▸ **EXERCISE DESCRIPTION**: Skip the images and return the records below exactly.

▸ **EXERCISE DATA**:
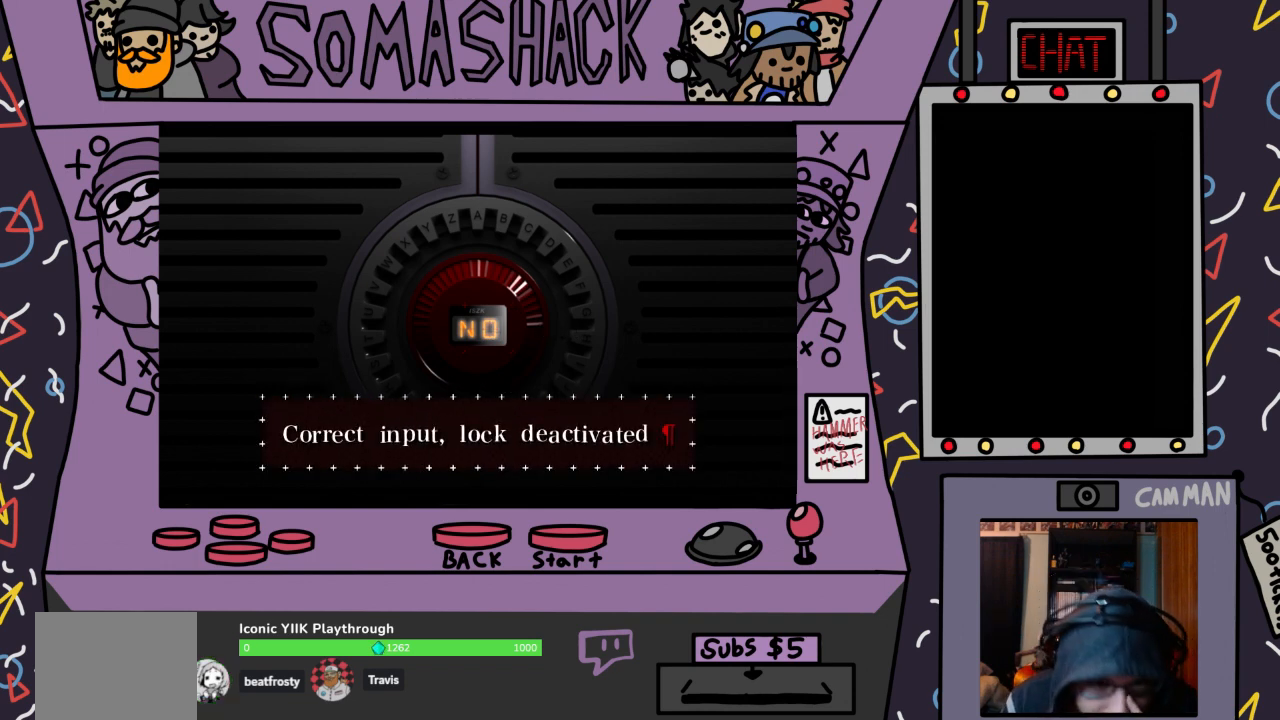
{"buttons": [], "left_stick": "center", "right_stick": "center", "events": []}
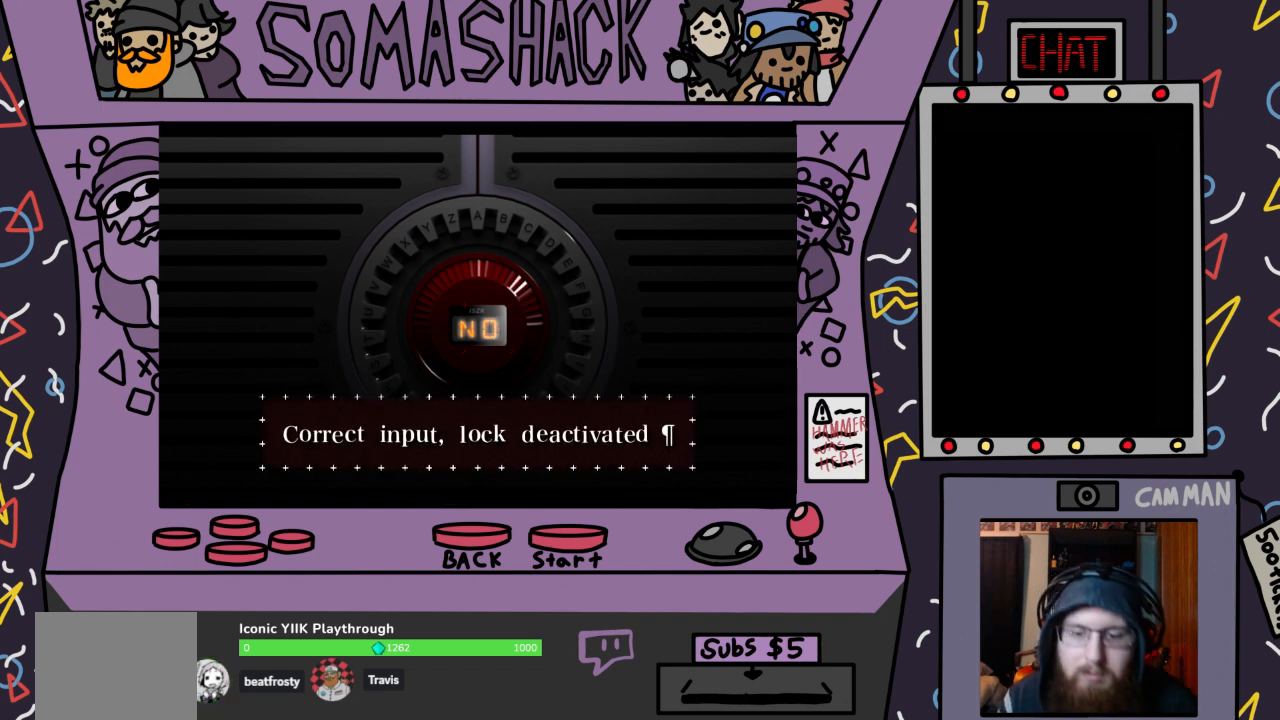
{"buttons": [], "left_stick": "center", "right_stick": "center", "events": []}
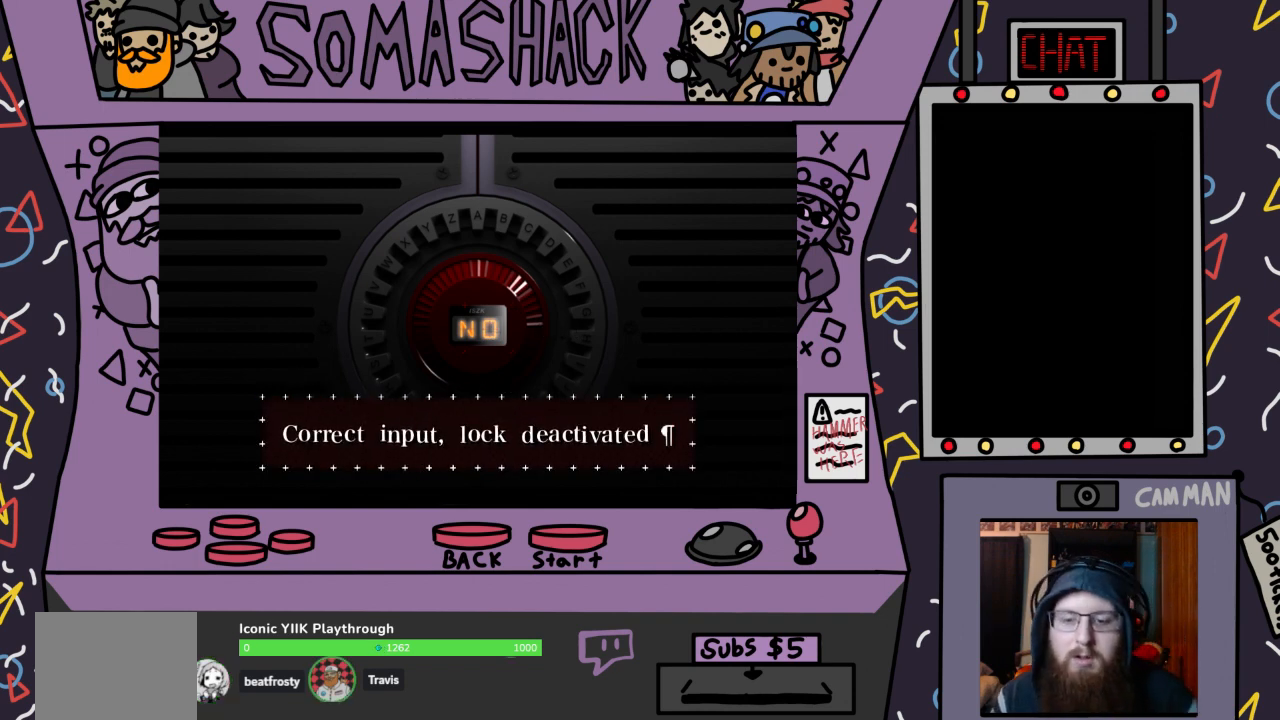
{"buttons": [], "left_stick": "center", "right_stick": "center", "events": []}
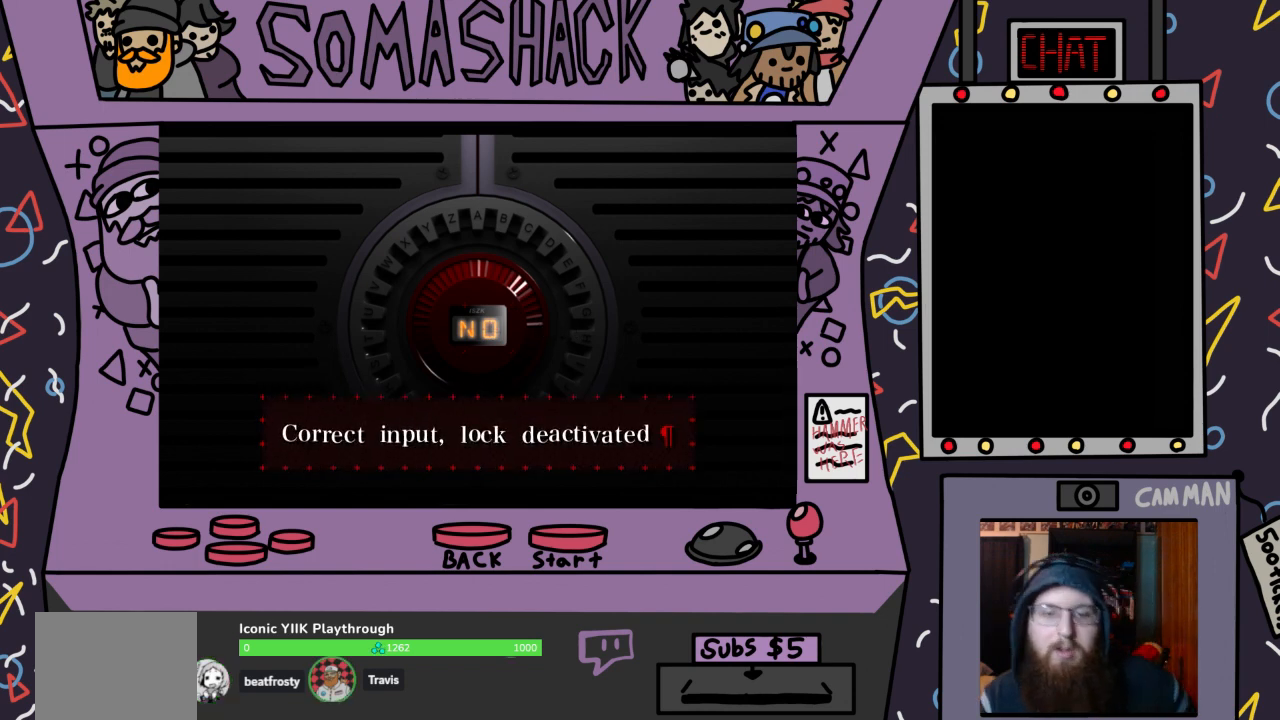
{"buttons": [], "left_stick": "center", "right_stick": "center", "events": [[67, "CROSS", "down"], [200, "CROSS", "up"]]}
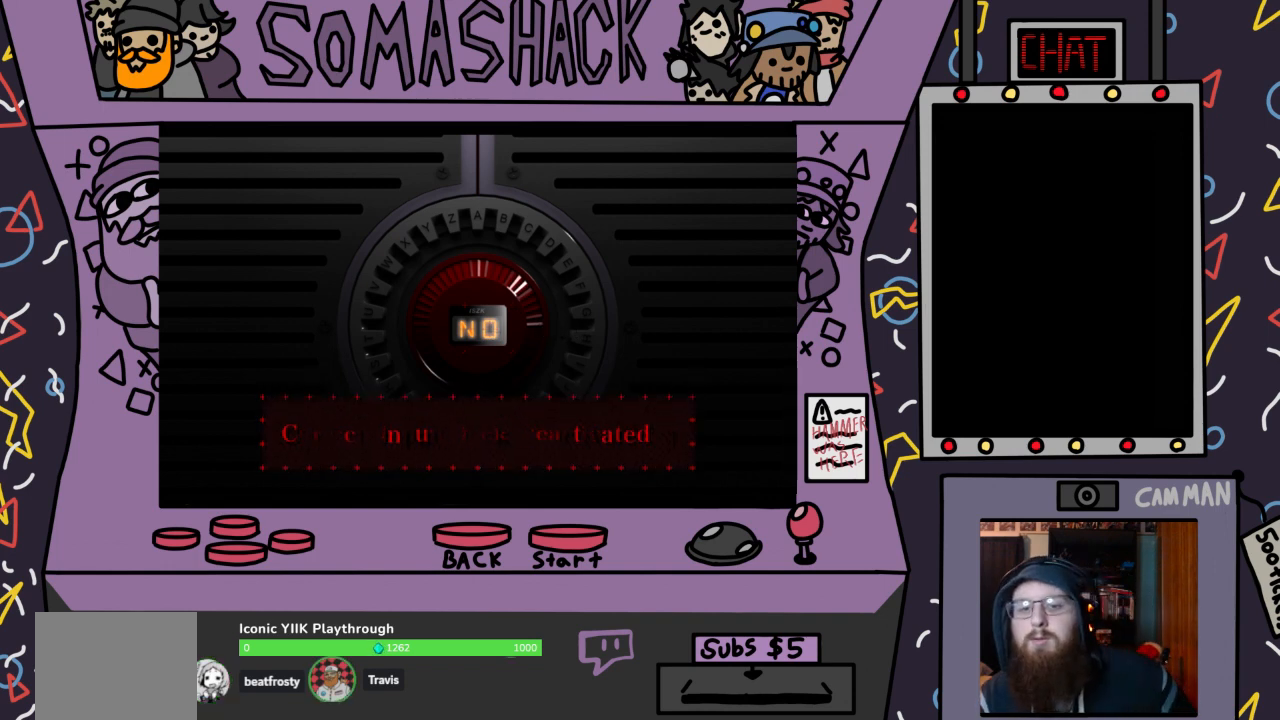
{"buttons": [], "left_stick": "center", "right_stick": "center", "events": []}
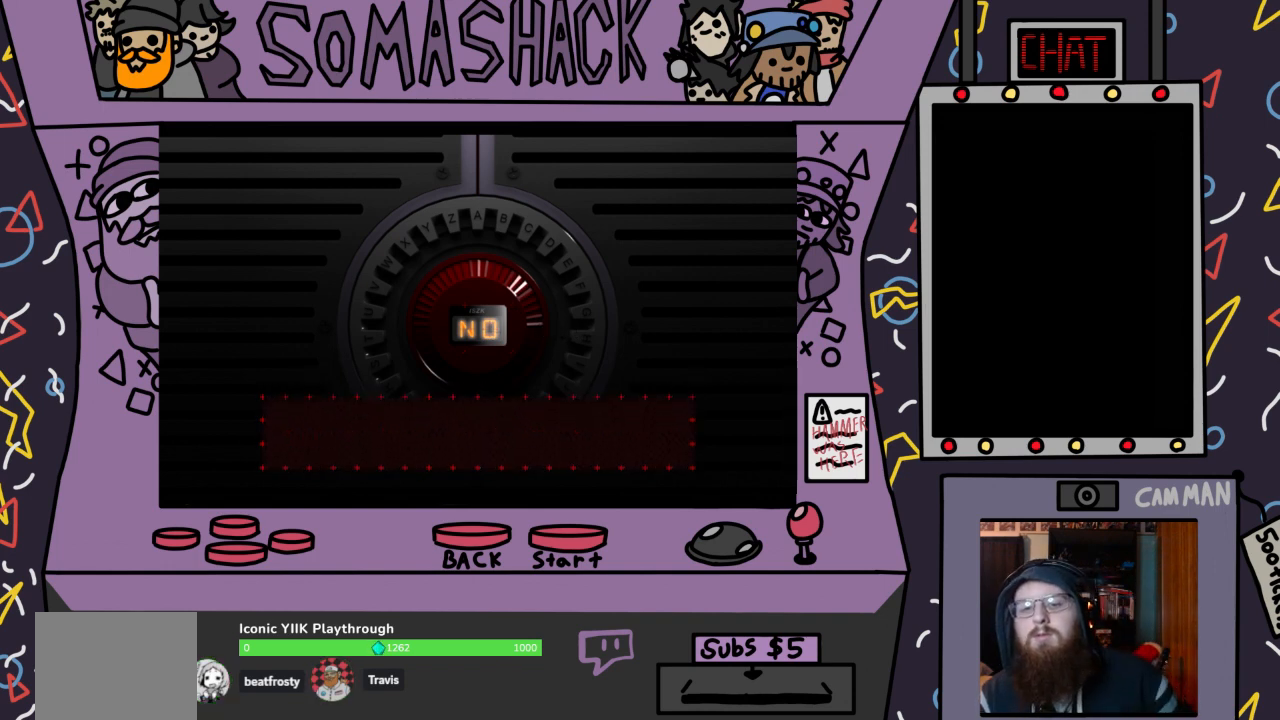
{"buttons": [], "left_stick": "center", "right_stick": "center", "events": []}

▸ **PROBLEM SOLUTION**:
{"buttons": [], "left_stick": "center", "right_stick": "center", "events": []}
{"buttons": [], "left_stick": "center", "right_stick": "center", "events": []}
{"buttons": [], "left_stick": "center", "right_stick": "center", "events": []}
{"buttons": [], "left_stick": "center", "right_stick": "center", "events": [[67, "CROSS", "down"], [200, "CROSS", "up"]]}
{"buttons": [], "left_stick": "center", "right_stick": "center", "events": []}
{"buttons": [], "left_stick": "center", "right_stick": "center", "events": []}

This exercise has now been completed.